Starting from the line containing "debatir nuestras posturas. Estoy aquí", write out the rest of the entries exactly, through the final line, including nothing else.

★ ★ ★ ★

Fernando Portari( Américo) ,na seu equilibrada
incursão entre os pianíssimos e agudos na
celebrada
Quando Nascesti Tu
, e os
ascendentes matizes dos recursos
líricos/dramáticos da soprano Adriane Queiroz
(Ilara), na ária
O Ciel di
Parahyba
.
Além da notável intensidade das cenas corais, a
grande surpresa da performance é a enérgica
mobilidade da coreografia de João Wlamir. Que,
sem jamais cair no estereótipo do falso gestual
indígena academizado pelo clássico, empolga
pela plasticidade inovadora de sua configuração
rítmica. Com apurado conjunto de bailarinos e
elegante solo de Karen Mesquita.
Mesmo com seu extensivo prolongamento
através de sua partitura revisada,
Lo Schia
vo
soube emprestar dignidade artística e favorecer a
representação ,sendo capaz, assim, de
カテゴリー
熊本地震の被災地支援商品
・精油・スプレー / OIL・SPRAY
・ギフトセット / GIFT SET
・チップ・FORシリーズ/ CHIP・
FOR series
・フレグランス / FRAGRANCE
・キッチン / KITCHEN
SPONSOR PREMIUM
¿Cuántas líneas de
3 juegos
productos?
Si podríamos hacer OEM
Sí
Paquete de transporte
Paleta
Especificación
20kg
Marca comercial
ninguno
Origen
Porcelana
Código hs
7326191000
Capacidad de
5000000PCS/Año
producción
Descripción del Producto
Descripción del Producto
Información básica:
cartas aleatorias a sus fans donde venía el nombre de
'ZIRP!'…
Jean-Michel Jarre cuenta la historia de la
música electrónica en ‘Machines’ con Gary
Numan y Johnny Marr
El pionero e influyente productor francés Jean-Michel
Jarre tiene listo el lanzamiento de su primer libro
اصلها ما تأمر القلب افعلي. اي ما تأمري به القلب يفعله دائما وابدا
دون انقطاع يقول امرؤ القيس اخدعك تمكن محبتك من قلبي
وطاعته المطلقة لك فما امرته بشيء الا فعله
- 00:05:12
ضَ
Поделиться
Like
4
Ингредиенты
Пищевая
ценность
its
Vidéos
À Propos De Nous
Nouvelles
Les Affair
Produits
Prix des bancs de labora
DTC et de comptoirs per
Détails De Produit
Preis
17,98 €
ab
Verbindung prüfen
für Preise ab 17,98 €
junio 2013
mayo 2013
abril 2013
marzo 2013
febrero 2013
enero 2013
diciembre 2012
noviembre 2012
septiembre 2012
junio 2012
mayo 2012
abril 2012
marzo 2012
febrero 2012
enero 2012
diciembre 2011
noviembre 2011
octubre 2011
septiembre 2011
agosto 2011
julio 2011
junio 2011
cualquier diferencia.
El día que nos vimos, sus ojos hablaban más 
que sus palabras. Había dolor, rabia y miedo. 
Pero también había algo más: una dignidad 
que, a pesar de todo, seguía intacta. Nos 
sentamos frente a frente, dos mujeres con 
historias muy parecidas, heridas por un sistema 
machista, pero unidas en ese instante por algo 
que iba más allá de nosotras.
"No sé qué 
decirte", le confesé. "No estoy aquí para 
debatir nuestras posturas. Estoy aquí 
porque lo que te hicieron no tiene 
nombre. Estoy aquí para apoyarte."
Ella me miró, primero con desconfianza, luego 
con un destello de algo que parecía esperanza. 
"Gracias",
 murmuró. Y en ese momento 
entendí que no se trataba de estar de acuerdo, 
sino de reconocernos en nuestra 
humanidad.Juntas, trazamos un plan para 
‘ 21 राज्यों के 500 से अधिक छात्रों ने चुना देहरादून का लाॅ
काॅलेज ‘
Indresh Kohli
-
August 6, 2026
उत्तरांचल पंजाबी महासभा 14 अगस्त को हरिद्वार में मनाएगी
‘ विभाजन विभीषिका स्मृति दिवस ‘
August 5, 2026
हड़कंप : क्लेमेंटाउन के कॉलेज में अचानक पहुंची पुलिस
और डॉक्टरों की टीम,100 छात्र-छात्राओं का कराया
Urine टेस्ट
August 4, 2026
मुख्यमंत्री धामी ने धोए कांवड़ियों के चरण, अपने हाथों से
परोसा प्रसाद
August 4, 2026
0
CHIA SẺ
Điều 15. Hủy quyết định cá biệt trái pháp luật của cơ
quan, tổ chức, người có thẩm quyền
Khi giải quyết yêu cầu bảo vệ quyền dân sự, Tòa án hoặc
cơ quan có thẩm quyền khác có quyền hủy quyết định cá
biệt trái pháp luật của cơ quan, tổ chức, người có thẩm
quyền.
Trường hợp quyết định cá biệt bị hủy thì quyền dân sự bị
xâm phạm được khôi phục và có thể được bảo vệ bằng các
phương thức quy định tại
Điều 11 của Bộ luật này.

★ ★ ★ ★

### RESULT
debatir nuestras posturas. Estoy aquí 
porque lo que te hicieron no tiene 
nombre. Estoy aquí para apoyarte."
Ella me miró, primero con desconfianza, luego 
con un destello de algo que parecía esperanza. 
"Gracias",
 murmuró. Y en ese momento 
entendí que no se trataba de estar de acuerdo, 
sino de reconocernos en nuestra 
humanidad.Juntas, trazamos un plan para 
‘ 21 राज्यों के 500 से अधिक छात्रों ने चुना देहरादून का लाॅ
काॅलेज ‘
Indresh Kohli
-
August 6, 2026
उत्तरांचल पंजाबी महासभा 14 अगस्त को हरिद्वार में मनाएगी
‘ विभाजन विभीषिका स्मृति दिवस ‘
August 5, 2026
हड़कंप : क्लेमेंटाउन के कॉलेज में अचानक पहुंची पुलिस
और डॉक्टरों की टीम,100 छात्र-छात्राओं का कराया
Urine टेस्ट
August 4, 2026
मुख्यमंत्री धामी ने धोए कांवड़ियों के चरण, अपने हाथों से
परोसा प्रसाद
August 4, 2026
0
CHIA SẺ
Điều 15. Hủy quyết định cá biệt trái pháp luật của cơ
quan, tổ chức, người có thẩm quyền
Khi giải quyết yêu cầu bảo vệ quyền dân sự, Tòa án hoặc
cơ quan có thẩm quyền khác có quyền hủy quyết định cá
biệt trái pháp luật của cơ quan, tổ chức, người có thẩm
quyền.
Trường hợp quyết định cá biệt bị hủy thì quyền dân sự bị
xâm phạm được khôi phục và có thể được bảo vệ bằng các
phương thức quy định tại
Điều 11 của Bộ luật này.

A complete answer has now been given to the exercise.